Now that is exactly the position in which the Catholic reader stands in regard to Mr. Wells’s quite insufficient way of dealing with the question of the original doctrine of the Incarnation.

That question must be put quite clearly at the outset. We are not discussing the truth or falsehood of the Incarnation, that is, of Christ’s Godhead. We are discussing the purely historical point, whether or no that doctrine is original to the Christian Church and its founder.

Was the idea of the Incarnation, that is, of the Divinity of Our Lord, held by those who had seen and known Him; did they claim to have received it from Himself; did they record His own witness to it? Or is the whole thing a later imposition?

That is the point; and it is a point not of Faith but of History.

A writer is free to call the visions and voices of St. Joan illusions, and yet to remain a sound historian in the ordinary acceptation of that term; but if he denies that St. Joan herself and her contemporaries believed she had had such experiences, then he is an absurd historian.

It is clear, on reading Mr.
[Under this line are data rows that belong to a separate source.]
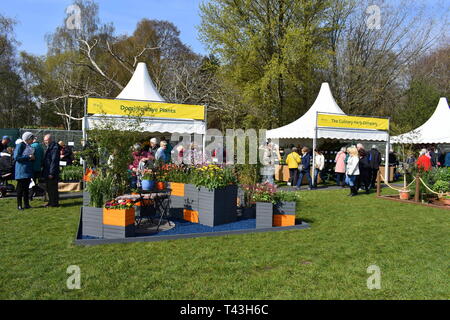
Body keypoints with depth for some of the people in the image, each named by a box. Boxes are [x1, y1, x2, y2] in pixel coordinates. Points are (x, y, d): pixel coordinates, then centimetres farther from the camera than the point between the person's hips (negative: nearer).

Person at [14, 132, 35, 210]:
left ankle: (26, 204, 16)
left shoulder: (29, 146, 13)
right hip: (21, 170, -7)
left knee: (26, 187, 11)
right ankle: (19, 205, 6)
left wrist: (32, 158, 1)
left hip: (28, 170, 7)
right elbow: (16, 157, -16)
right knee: (21, 187, -1)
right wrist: (28, 157, -18)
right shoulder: (20, 145, -10)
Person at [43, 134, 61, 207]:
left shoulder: (55, 148, -15)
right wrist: (44, 171, 18)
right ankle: (51, 202, 25)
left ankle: (55, 203, 5)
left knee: (53, 188, -3)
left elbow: (54, 161, -20)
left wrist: (51, 173, -21)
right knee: (48, 188, 15)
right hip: (47, 172, 10)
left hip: (52, 173, -10)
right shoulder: (49, 147, 16)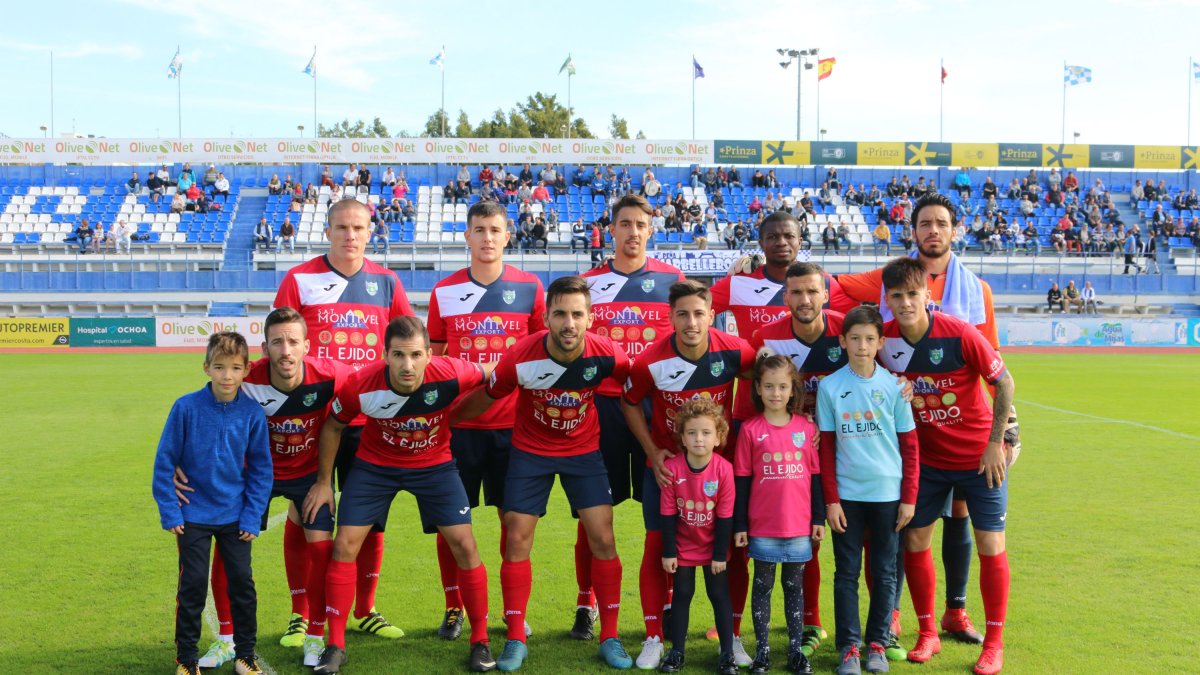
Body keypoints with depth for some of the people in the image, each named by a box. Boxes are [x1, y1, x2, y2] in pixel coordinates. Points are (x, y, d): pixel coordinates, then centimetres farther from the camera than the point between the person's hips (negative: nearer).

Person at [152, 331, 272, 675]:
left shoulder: (252, 413, -10)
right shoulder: (186, 407, -14)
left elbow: (261, 468, -2)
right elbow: (164, 462, -6)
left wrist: (252, 517, -5)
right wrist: (169, 511, -7)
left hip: (236, 516, 2)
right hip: (194, 514, -1)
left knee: (242, 583, 8)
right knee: (193, 585, 6)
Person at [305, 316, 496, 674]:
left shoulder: (452, 374, -32)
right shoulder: (360, 386, -28)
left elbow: (491, 374, -8)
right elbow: (332, 427, -6)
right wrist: (323, 481, -1)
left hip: (435, 464, 0)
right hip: (375, 465, 1)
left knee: (464, 545, -7)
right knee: (344, 545, -5)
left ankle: (480, 641, 10)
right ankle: (335, 645, 11)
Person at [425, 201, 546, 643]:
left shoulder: (529, 287, 2)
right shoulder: (444, 291, 3)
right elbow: (434, 357, 10)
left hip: (513, 423, 0)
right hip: (457, 423, 1)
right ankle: (453, 608, 19)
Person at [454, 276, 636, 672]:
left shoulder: (607, 354, -24)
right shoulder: (520, 358, -25)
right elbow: (486, 397, -6)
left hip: (584, 450, 0)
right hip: (530, 450, 0)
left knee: (603, 539, -4)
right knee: (517, 539, -1)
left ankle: (610, 639, 11)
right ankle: (516, 640, 13)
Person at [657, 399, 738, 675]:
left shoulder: (724, 468, -20)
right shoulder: (672, 468, -18)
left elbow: (725, 516, -12)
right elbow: (668, 514, -11)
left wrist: (720, 554, -10)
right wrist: (668, 552, -8)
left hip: (714, 546, -1)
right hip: (683, 546, 1)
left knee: (719, 596, 4)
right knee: (682, 594, 8)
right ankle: (676, 652, 18)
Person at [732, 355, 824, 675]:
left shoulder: (806, 427, 1)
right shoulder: (750, 429, -4)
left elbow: (816, 475, 7)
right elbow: (742, 480, -1)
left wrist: (819, 518, 5)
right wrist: (740, 525, -2)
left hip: (800, 526, 1)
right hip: (762, 527, -1)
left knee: (794, 586, 12)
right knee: (763, 586, 8)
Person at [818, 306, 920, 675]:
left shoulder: (893, 386, -3)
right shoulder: (830, 387, -3)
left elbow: (909, 446, 2)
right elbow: (826, 448, 0)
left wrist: (909, 498, -1)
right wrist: (831, 500, -4)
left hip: (888, 494, 0)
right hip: (846, 495, 0)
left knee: (884, 573, 9)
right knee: (847, 572, 6)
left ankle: (878, 643, 21)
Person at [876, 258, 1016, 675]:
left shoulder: (959, 334, -20)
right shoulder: (884, 340, -11)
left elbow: (1004, 383, -12)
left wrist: (996, 442, -12)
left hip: (979, 457, -3)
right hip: (927, 458, 3)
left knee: (990, 545, 0)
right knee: (914, 540, 4)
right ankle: (927, 633, 21)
Wells’s pages, that he has never come across the historical arguments for regarding belief in the Incarnation as contemporary with Our Lord and His companions. He does not know of their existence. He approaches the problem as though all the world would readily agree with his own cheerfully uninformed conclusions—because he has never heard of any other. He obviously thinks that those who accept as historical Christ’s own gradual revelation of the doctrine, and its acceptation by certain contemporaries, are merely doing so to order. He thinks they have not read even as much (or as little) as he, and have only to be enlightened. He has no idea that a convincing body of evidence exists and has been marshalled by powerful and numerous pens.
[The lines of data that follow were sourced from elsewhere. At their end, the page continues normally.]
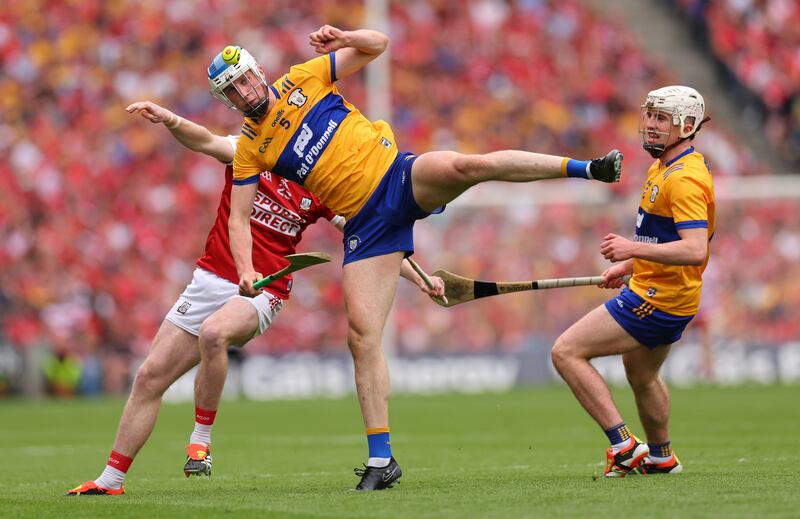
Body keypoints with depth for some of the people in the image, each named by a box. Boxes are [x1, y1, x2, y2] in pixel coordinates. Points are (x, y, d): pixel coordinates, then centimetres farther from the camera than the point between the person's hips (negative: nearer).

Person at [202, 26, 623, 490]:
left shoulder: (303, 79, 5)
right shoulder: (250, 149, 8)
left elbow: (378, 44, 9)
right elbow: (239, 218, 8)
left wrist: (345, 38, -12)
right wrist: (245, 269, -10)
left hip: (399, 177, -1)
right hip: (364, 222, 2)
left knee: (467, 165, -34)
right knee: (361, 333, -9)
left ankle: (585, 167, -25)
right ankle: (381, 461, -4)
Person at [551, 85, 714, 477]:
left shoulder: (685, 179, -23)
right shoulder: (662, 167, 10)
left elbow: (695, 250, -34)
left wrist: (635, 249, -36)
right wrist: (628, 266, 23)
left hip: (657, 299, -11)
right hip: (667, 296, 11)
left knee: (567, 352, -12)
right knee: (641, 374, 32)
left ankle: (624, 445, -13)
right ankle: (660, 457, 50)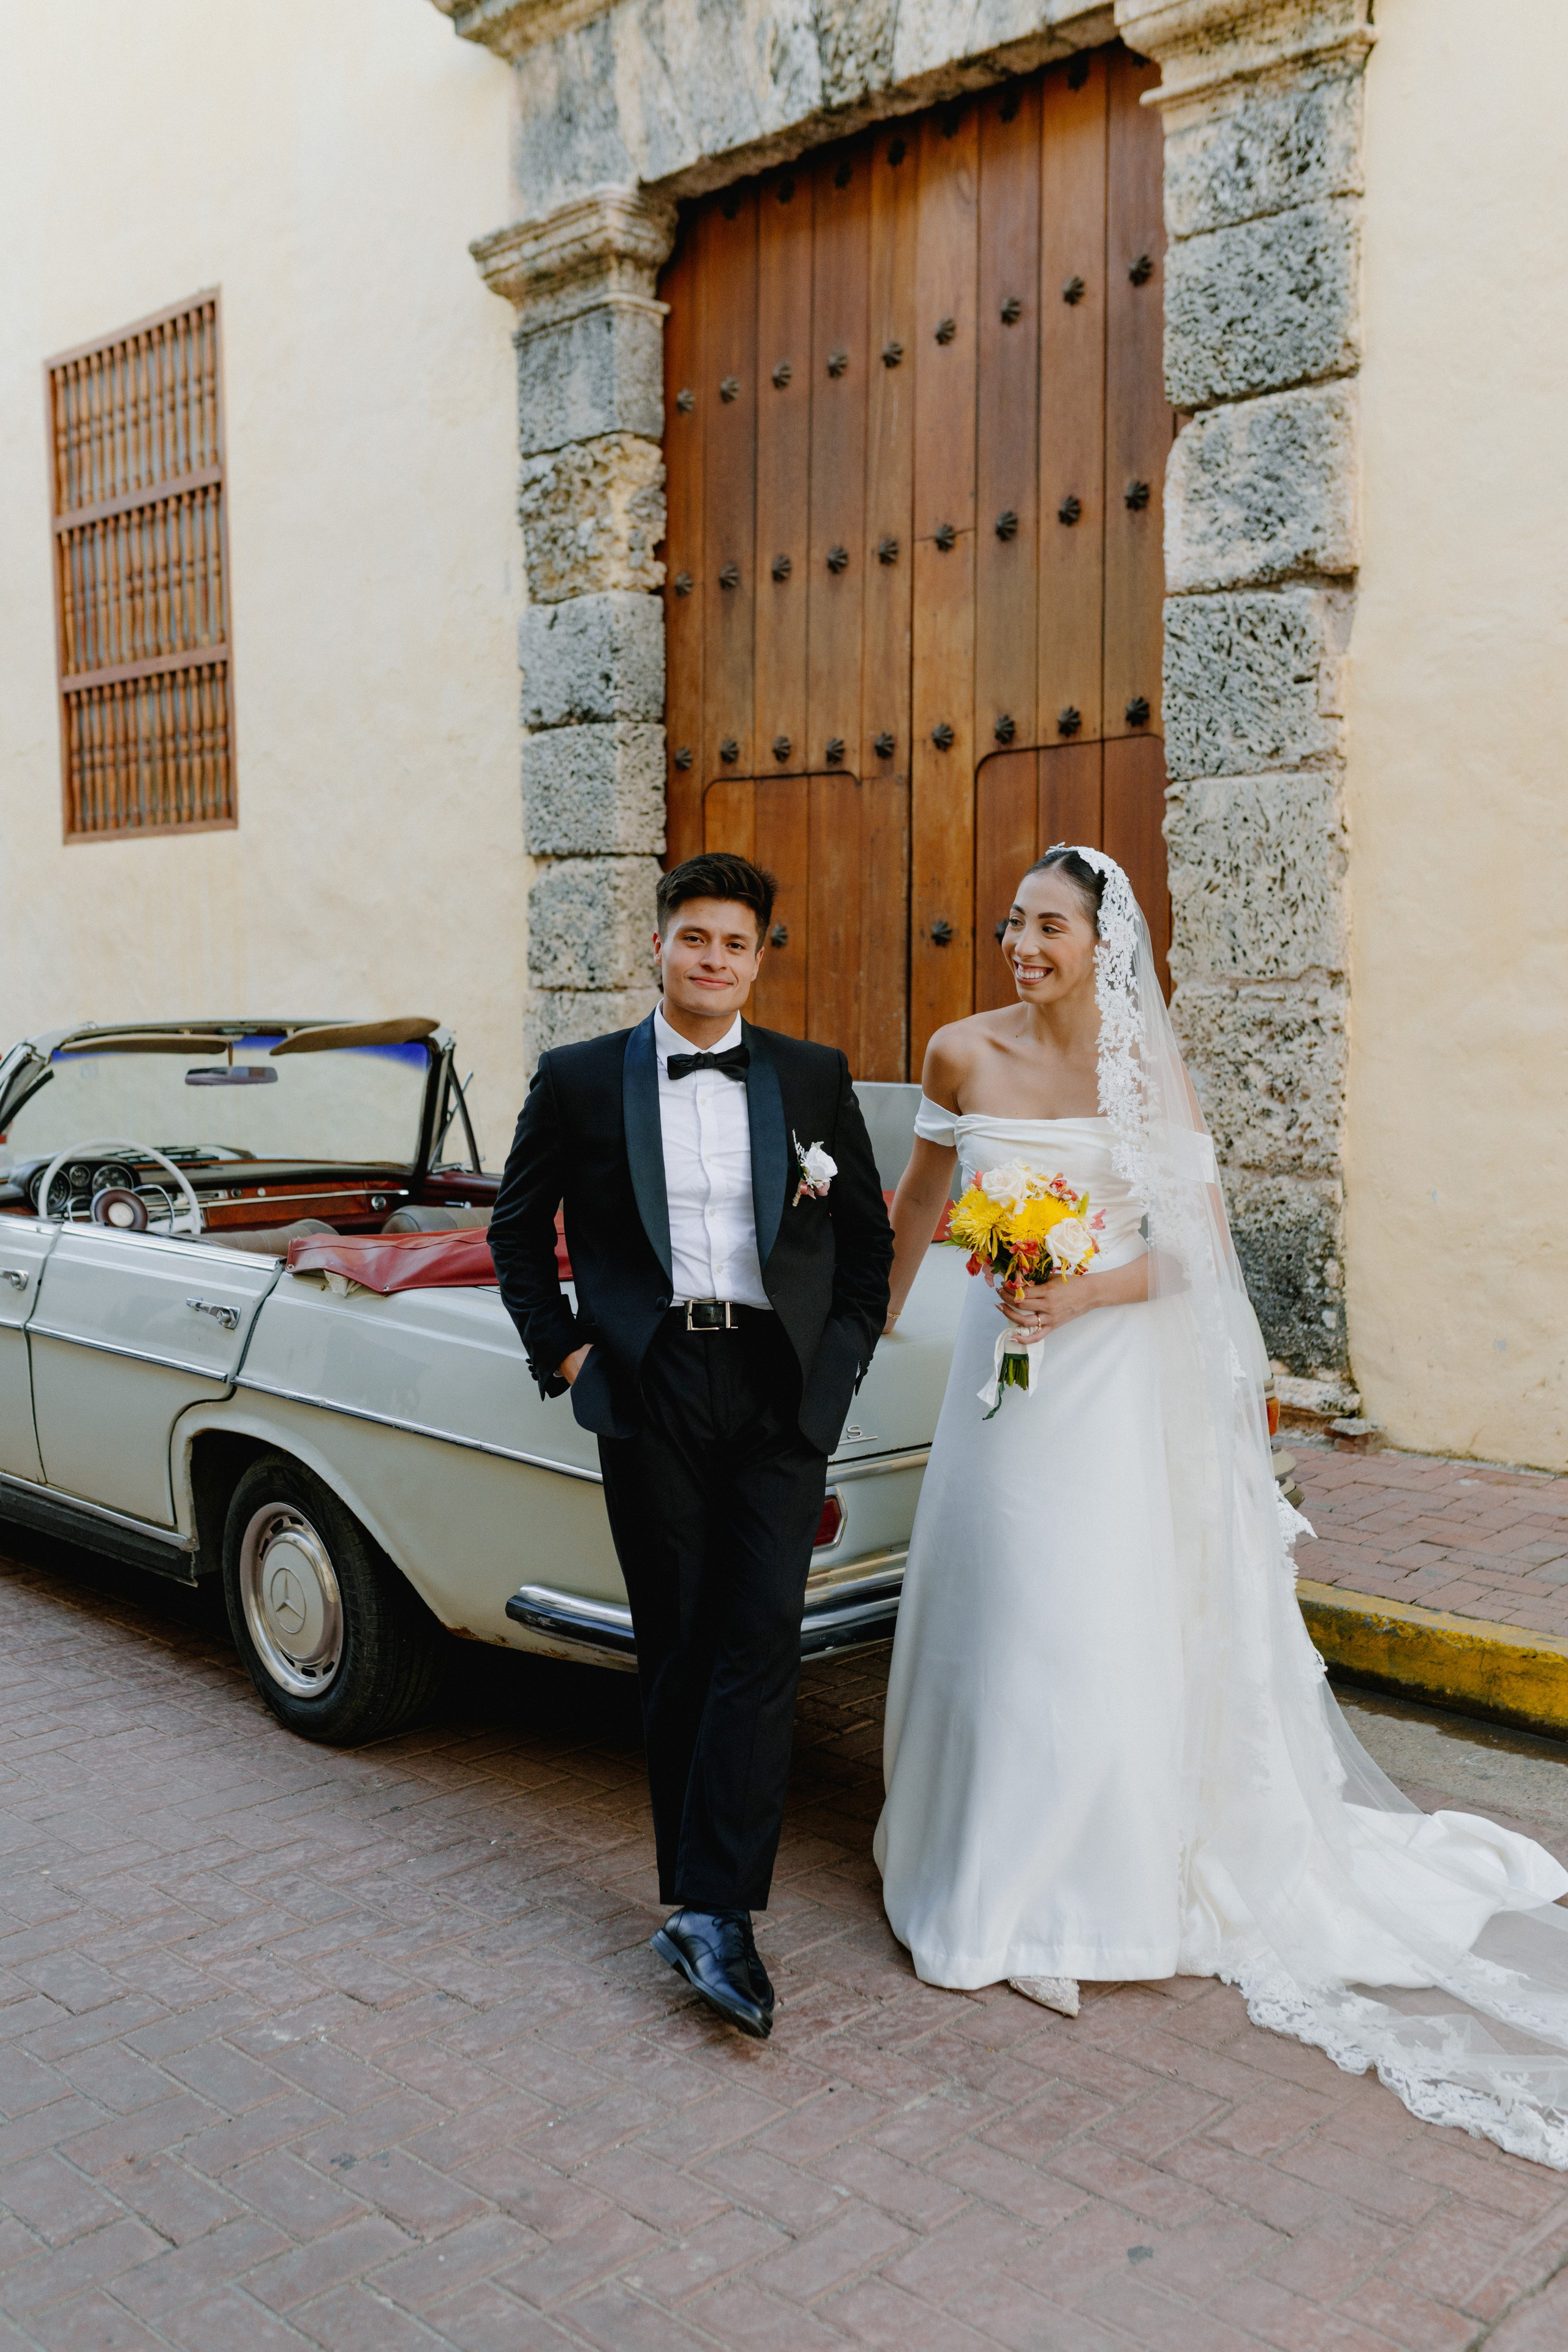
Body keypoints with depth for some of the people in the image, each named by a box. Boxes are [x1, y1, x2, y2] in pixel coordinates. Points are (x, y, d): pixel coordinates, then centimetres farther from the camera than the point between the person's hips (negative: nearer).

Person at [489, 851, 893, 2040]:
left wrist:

Let me begin with the common view which Mr. Wells here repeats.

It is essentially the view of Modernists of a particular type, to wit, Modernists of the Protestant type, and of the Protestant type which flourishes chiefly in the world to which Mr. Wells himself belongs. It is not of the German sort, still less of the French sort; it is of the sort which you find in the more popular Sunday journals of the London Press. And here we must define what the Modernist is.

The Modernist is a man who, having lost his faith in whatever Catholic doctrine he or his may have held, is afraid of facing the consequences of that loss.

That is an exact definition. A man is not a Modernist who denies all Catholic doctrine en bloc, from the Omnipotence and Personality of God downwards, and accepts the consequences of such a denial.